Many workers participate in employee stock ownership plans, known as ESOPs. These retirement plans invest primarily in stock of the employer’s company.
Last week, the Supreme Court handed ESOP participants an important victory when it ruled unanimously in Fifth Third Bancorp v. Dudenhoeffer that when ESOP trustees invest in company stock they must exercise the same degree of prudence as trustees of other pension plans. The decision adopted the views of the U.S. government, presented in a brief to the court drafted by the Labor Department’s Office of the Solicitor and the Department of Justice.
Before last week’s ruling, lower courts had held unanimously that ESOP trustees are presumed to act prudently whenever they invest in company stock, regardless of their knowledge of the risks involved. But when the savings and assets of hardworking Americans are at stake, trustees need to be able to demonstrate that they’ve acted responsibly. Getting rid of the presumption will put an end to shielding trustees from liability in companies like Lehman Brothers, where the ESOP lost all its value when the company collapsed; and in Fifth Third, where the trustees purchased company stock despite knowing the risk associated with the company’s exposure to subprime mortgages.
The department’s Employee Benefits Security Administration has consistently opposed the presumption for 20 years, and its Office of the Solicitor has filed “friend of the court” briefs in most of the lower court cases.

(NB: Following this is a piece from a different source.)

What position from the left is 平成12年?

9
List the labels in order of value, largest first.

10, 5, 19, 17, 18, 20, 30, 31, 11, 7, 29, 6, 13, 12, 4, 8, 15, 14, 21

Our work finally paid off, as the Supreme Court’s decision will restore the ability of ESOP participants to have their day in court when plan trustees overpay for company stock.
This decision is hard-won victory for the Labor Department – but more importantly for working people trying to build a nest egg to support their families and secure their place in the middle class.
Deborah Greenfield is the deputy solicitor of labor.